Individual households can practice negawatts through using energy-efficient lighting and Energy Star appliances as well as simply reducing standby power. The resulting savings sometimes offset the investment in new high efficient light bulbs and appliances. These efficiencies can offset a portion of the cost of a residential photovoltaic system. Negawatts reduces the overall size of the photovoltaic system required for the household, because they are consuming less electricity. This results in a faster payback period for the photovoltaic system. The City of San Diego has created a negawatts initiative called "Reduce then Produce" to promote this idea.

Advantages

Cost
The most noteworthy advantage in creating a negawatt market is the cost incentive. As many will say, "The cheapest watt is the one that's never created." In this market, the consumers who increase their home efficiency, or decrease their energy consumption, can earn money by selling the saved electricity. This is similar to an emissions trading or a cap-and-trade system, in which the energy that is not used can be bought from the consumers who saved the energy and sold to those who need to purchase the extra energy. Providers of electricity can encourage consumers to sell back their unused energy, or negawatthours, especially during peak hours. A major question that electric companies need to ask themselves is whether it is less expensive to pay consumers to reduce consumption for a few instances a year or to build and maintain a side-supply resource that would only be used a few times a year. Many argue that the "cost of foregone consumption is less than the cost of increasing the supply of electricity."

If a consumer conserves a substantial amount of energy then there can even be an allowance for a tax deduction. According to the Negawatt Power Solutions Group, a "building that achieved a 50% energy cost reduction may be eligible for tax deduction up to $1.80 per square foot." Negawatts can help alleviate some of the costs of constructing new, efficient buildings. "The negawatt revolution now provides a way to cut construction costs, capture big returns on capital in renovations, [and] dramatically cut operating expenses." Existing buildings can be made more efficient by renovating the insulation to cut back on electricity used for heating, installing more efficient light fixtures, and an upgraded HVAC design.  Renovating a building to be more energy efficient will cost less than creating entirely new, more efficient buildings.

Reduction of national energy dependency
The reduction of the amount of energy that a region emits can slowly separate a nation from a high energy consumption of oil. The desire to become a less energy-dependent country may promote behavioral changes and a different societal outlook on energy usage. These potential societal perspective changes could lead to an overall more sustainable country. The reduced consumption of energy would also produce less greenhouse gases, which could have positive outcomes on the economy, political parties, and interest groups, such as environmentalists. According to Lovins, improvements in energy efficiency and conservation, due to a change in behavioral attitudes, have a huge potential to reduce a country's "long-term energy needs," such as the United States.

——

▶ [TASK A]:
Using the negawatts passage, explain in one to three sentences why cutting household electricity use leads to a faster payback on a residential photovoltaic system.
▶ [TASK B]:
Answer these from the negawatts passage:
(i) What is the name of the City of San Diego's negawatts initiative?
(ii) What is the maximum tax deduction per square foot that a building with a 50% energy cost reduction may be eligible for?
(iii) What kind of system is the negawatt market compared to?
▶ [TASK C]:
Write a continuation of the negawatts passage, picking up after its final sentence.
Nothing in the records is needed here.

▶ [SUPPLIED RECORDS]:

——

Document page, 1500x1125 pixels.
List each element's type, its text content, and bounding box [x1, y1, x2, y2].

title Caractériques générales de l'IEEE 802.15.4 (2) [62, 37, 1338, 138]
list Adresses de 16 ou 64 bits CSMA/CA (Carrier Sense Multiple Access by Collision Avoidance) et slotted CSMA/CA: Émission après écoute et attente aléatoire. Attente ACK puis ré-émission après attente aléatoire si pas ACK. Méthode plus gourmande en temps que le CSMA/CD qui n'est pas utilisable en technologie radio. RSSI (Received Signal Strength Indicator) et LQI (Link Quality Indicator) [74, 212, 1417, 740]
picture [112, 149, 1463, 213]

——

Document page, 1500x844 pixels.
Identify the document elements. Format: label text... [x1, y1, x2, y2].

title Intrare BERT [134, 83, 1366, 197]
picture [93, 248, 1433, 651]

——

▶ [WRITTEN REPLY A]:
Because the household consumes less electricity, it needs a smaller photovoltaic system. The savings from efficient lighting and appliances also offset part of the system's cost, so the investment is paid back sooner.

▶ [WRITTEN REPLY B]:
(i) "Reduce then Produce"
(ii) $1.80 per square foot
(iii) An emissions trading or cap-and-trade system

▶ [WRITTEN REPLY C]:
Local deregulation
Some conservatives claim that the negawatt market could help nations or states have a deregulated electricity system. This would allow a nation or a state to experiment with "electricity deregulation," in which "demand reductions could be purchased with a minimum of disruption to businesses, workers and the economy." In the United States, for instance, the negawatt market could assist California with rolling blackouts by making more power available from consumers who choose to conserve energy or increase their negawatts. California could achieve the goal of deregulation by allowing a deficit area to "purchase an emergency supply from anywhere within with West" in which "the ultimate purpose of deregulation was to allow competition in the electricity market and consumer choice of electricity providers." Negawatt power would allow the consumers in a country's economy to decide how the energy will be distributed: essentially benefiting regions that hope to have a deregulated electricity system.

Drawbacks

Difficulty in creating a negawatt market
Currently, there is no way to precisely measure the amount of energy saved in negawatts; it can only be theoretically determined based on the consumer’s history of energy use. Visualizing has a very important role in “enabling residents to understand and manage their energy use,” which serves as a form of encouragement for consumers to conserve energy. Without the visualization of the energy use, it is difficult to conceptualize negawatts because the consumer cannot see a precise value of the amount of saved energy. Smart meters are becoming a more developed technology to measure energy usage, but "consumers are calling on state regulators to move cautiously on smart meters, citing complaints in some states that the meters are raising electric bills rather than lowering them."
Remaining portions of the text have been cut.